But there are other devices that are not electronic or mechanical. They are the devices that we have set up in our souls to navigate through this thing called life. They are substitutes for God that we use to bring meaning and purpose to our lives. And as convinced as we are that they work, they malfunction every time. Be warned that device use begins early. It’s seems the longer a person uses a particular gadget, the less willing he is to give it up.
The toolbox of these devices is varied and creative:
Money. There is nothing wrong with money, but the “love” of money is a problem. When we fall in love with the gadget called money, we’re signing up for frustration every time. Whether we have a lot or not enough, it’s like trying to grab water. It’s illusive and never ends. “How much money is enough? A little bit more.”
Health. Like money, being healthy is a good thing. We need to keep ourselves fit. But when being healthy becomes our purpose in life, it’s an ineffective device. Why? Because, in the end, this “earth suit” we’re wearing around wears out. Our health is fragile, unpredictable and temporary. I was in a running store today. You know, those stores dedicated solely to the sport of running? On the rack were a zillion different types of running shoes alone. I remember when I was in high school there were just a couple of choices. Why? People are worshipping their bodies these days. Again, running is a blast (I try to run a few miles everyday). But if running because my purpose in life, I’m in trouble.
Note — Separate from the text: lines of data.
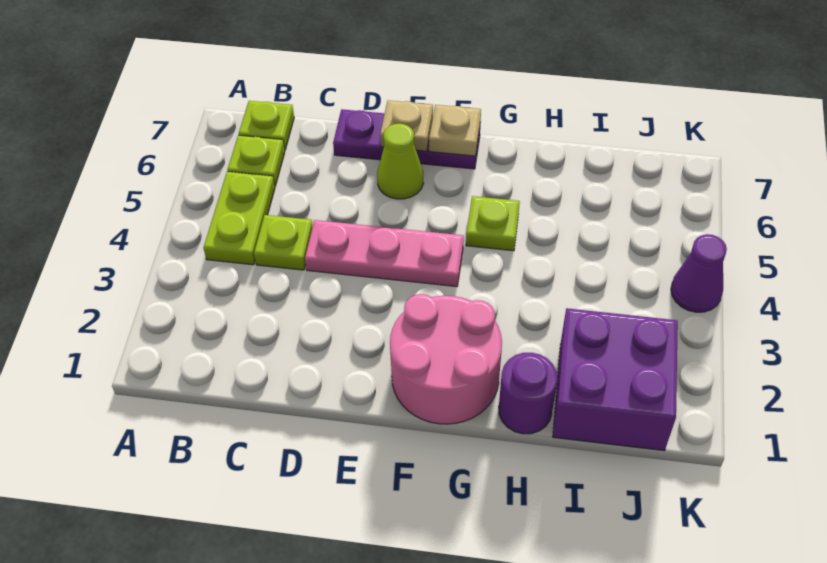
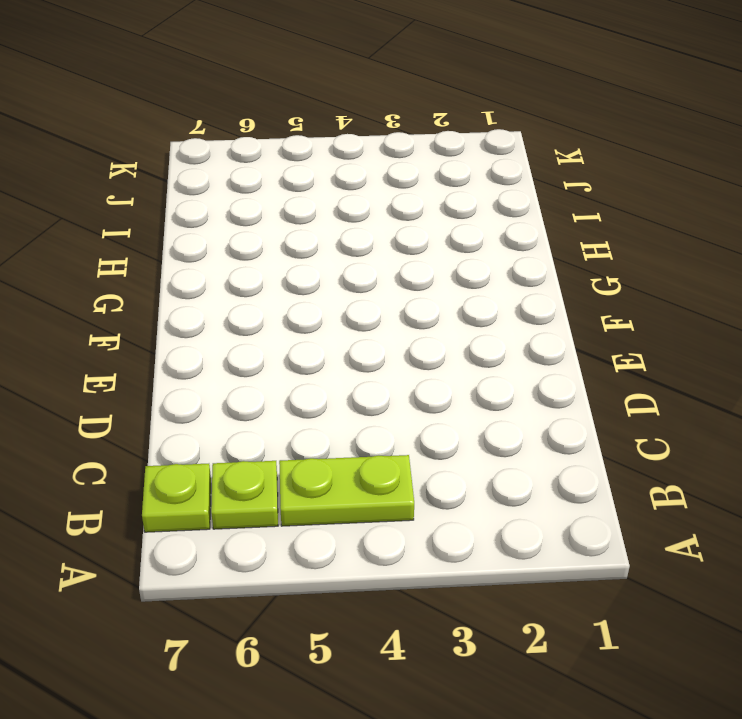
none -> lime 1x1 plate [254,215,313,270]
none -> pink 1x3 plate [305,220,464,287]
none -> purple 1x3 plate [333,109,480,169]

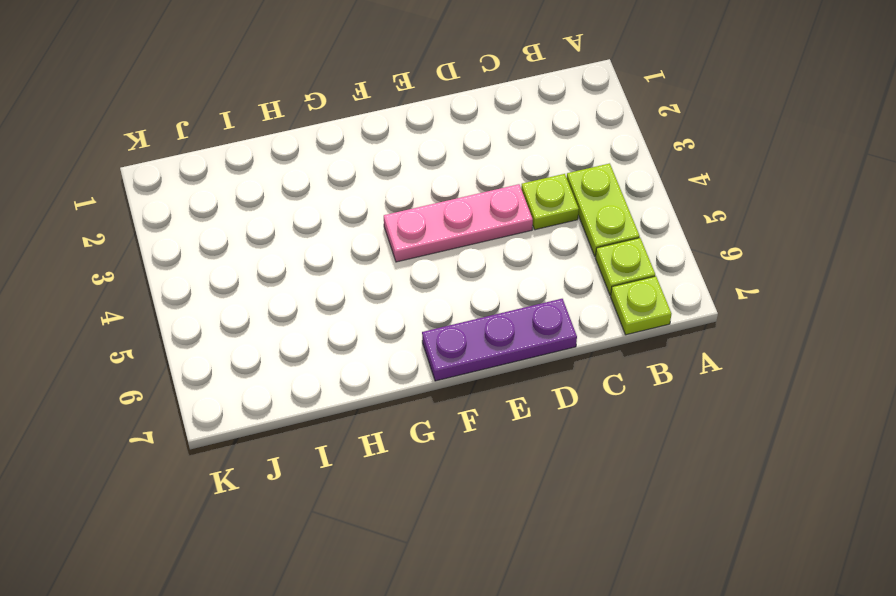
none -> lime 1x1 cone [377,124,424,199]
none -> pink 2x2 round brick [390,294,502,424]
none -> lime 1x1 plate [466,196,520,251]

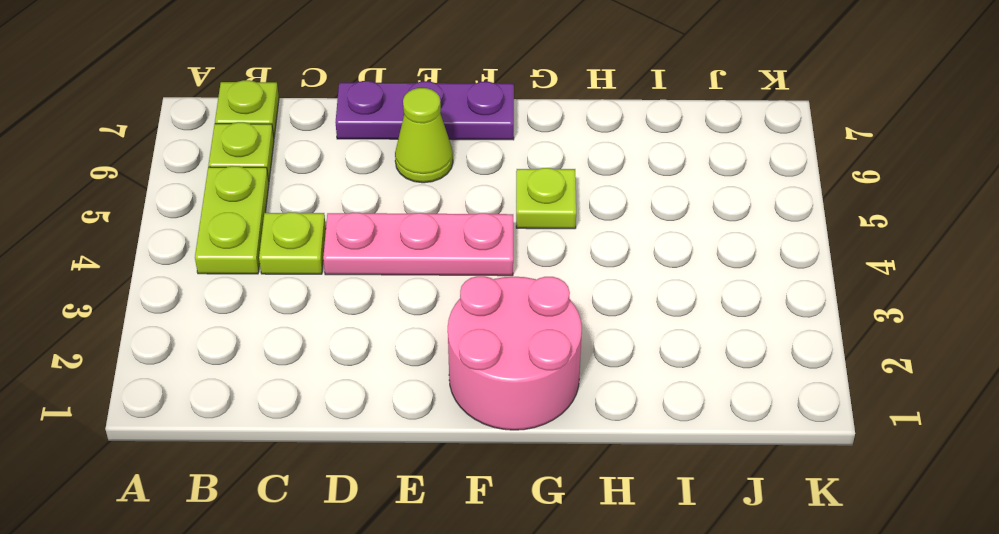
none -> purple 1x1 round brick [499,353,558,434]
none -> purple 2x2 brick [553,308,678,451]
none -> purple 1x1 cone [671,234,727,312]

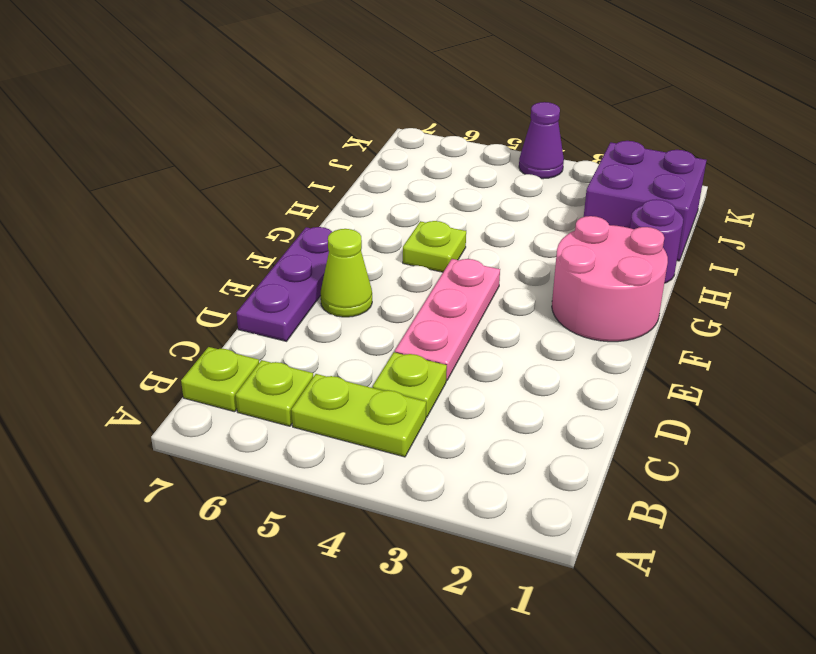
none -> tan 1x1 plate [380,100,433,151]
none -> tan 1x1 plate [429,105,481,156]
Sports. This is a weird one because sports are awesome and teach great value lessons. But again, when sports become a substitute for God, then it’s a problem. History records that towards the end of the great Roman Empire, sport became an obsession for the Romans. Sports were a great distraction away from the devalued and degradated society. Sound familiar? In case you’re wondering, check out the channel menu on your cable. There are at least 10 sports channels available 24-7. Again, nothing wrong with sports, but when it becomes our device to live life, we’re in trouble.
Performance. Most of our society is holding this device in their hands right now. Most people look for their significance and purpose through what they do. When asked, “What do you do?” Most people respond with their job title. Very few people respond with, “Oh, I’m a dad, a friend, a husband, and, oh yeah, I work at the business.” Why? Because we define ourselves by our profession. When our gadget for life is our job, we set ourselves up for a performance-oriented frustration. The god called work leads most to a daily grind that doesn't satisfy.
But there’s another gadget called God. Of course He’s much more than a device- He is the almighty and everlasting God of the universe. It’s why the Psalmist implied that being rebellious against God leads to faulty devices. God, through His Son, Jesus, provides the only true meaning in life. A relationship with God brings the foundation and meaning that every God-created human desires.
So, use that smart phone and keep exercising, but don't let those devices run your life. Keep them all in their place and let God be your God.
You’ll find it’s a device that never loses power!